Intel DC S3700 SSD Features New Proprietary Controller
crookedvulture writes "For the first time in more than four years, Intel is rolling out a new SSD controller. The chip is featured in the DC S3700 solid-state drive, an enterprise-oriented offering that's 40% cheaper than the previous generation. The S3700 has 6Gbps SATA connectivity, end-to-end data protection, LBA tag validation, 256-bit AES encryption, and ECC throughout. It also includes onboard capacitors to prevent against data loss due to power failure; if problems with those capacitors are detected by the drive's self-check mechanism, it can disable the write cache. Intel's own high-endurance MLC NAND can be found in the drive, which is rated for 10 full disk writes per day for five years. Prices start at $235 for the 100GB model, and capacities are available up to 800GB. In addition to 2.5" models, there are also a couple of 1.8" ones for blade servers.

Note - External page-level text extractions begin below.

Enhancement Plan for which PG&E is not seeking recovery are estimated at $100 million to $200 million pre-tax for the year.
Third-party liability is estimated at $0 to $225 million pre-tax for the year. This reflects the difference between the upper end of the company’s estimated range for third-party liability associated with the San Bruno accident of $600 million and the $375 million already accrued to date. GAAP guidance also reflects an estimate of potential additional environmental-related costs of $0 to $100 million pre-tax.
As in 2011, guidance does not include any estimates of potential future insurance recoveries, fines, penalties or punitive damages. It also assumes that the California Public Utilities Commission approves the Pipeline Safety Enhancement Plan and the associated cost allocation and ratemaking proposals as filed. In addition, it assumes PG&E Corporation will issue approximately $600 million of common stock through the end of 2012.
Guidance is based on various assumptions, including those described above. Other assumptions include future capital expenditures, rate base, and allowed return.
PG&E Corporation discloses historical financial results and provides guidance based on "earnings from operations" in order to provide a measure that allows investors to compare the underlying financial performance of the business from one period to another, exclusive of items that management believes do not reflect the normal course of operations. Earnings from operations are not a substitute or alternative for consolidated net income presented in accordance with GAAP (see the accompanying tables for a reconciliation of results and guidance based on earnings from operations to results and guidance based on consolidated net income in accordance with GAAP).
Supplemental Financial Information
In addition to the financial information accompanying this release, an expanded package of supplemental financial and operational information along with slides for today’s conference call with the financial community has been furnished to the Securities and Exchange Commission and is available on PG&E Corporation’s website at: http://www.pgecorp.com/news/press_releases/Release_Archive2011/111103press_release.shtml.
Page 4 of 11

The DC S3700 is sampling now, with mass production scheduled for the first quarter of 2013."
The article makes me a bit suspicious:
"Intel's own high-endurance MLC NAND can be found in the drive, which is rated for 10 full disk writes per day for five years."
sounds pretty bad actually, if I understand it right.
Per cell this means: 365*10*5 = roughly 20.000 write cycles per cell? Sure wear leveling algorithms are there, but 20.000 cycles is not exceptional, or am I wrong?
Don't misunderstand this post. I think Intel's SSDs are good.
yes you are wrong, 20k cycles are very good for mlc.can't bring up any citations now -- too lazy, but the latest mlc nand cells ( 20nm ) are down to like 5k or less
The article says this:
The controller has a 6Gbps Serial ATA interface, and a gig of DRAM rides shotgun.This DRAM cache never stores user data but is instead used for context and indirection tables.
That detail is important in light of the DC S3700's power-loss protection, which uses multiple onboard capacitors to ensure that in-flight data is safely written to the flash in the event of a power failure.
What are context and indirection tables?
This is about right. MLC flash normally is rated for between 1k and 10k cycles. Newer flash is generally less as transistor sizes are shrunk to fit in more gbytes in the same die area.
A home PC will only write a couple of gigs a day under typical workloads, which turns out to about 5 full writes a year for even the small sizes. That would last you 4000 years assuming ideal wear leveling...
Basically, what they're saying is this will be absolutely fine for everything except outgoing mail servers and a few other specialist things.
The capacitor backup and write cache make wear leveling much much easier, since all frequently written to cells can be cached in ram, and only written once on shutdown, and the capacitor backup means even an unclean shutdown will save your data.
It's like the Colonel's 11 secret herbs and spices. If you trust the brand, it's a plus - if you think that KFC is including human remains as a "spice", it's a negative. In this case, it lets you know that there is something unique about this new Intel SSD that no other brand has. Whether that is good or bad depends purely on your feeling about Intel's level of competence in designing SSD controllers.
W..w..W - Willy Waterloo washes Warren Wiggins who is washing Waldo Woo.
What is "proprietary" supposed to tell me about hardware?
There is just so much wrong with calling things "proprietary" and thinking it'll make the reader perceive the product as superior.
TFS does a terrible job of, um, summarizing the situation; but it does actually make sense in context:
Intel's initial entry into SSDs(X-25) was based on an in-house controller, which(with the exception of the unpleasant 8MB firmware bug) was generally quite well regarded. Then it stagnated. They did a few tepid bumps and firmware updates; but no successor controller appeared. With SSDs actually able to saturate a 3GB/s SATA bus, the fact that Intel had nothing on the table for 6GB/s SATA began to become an issue.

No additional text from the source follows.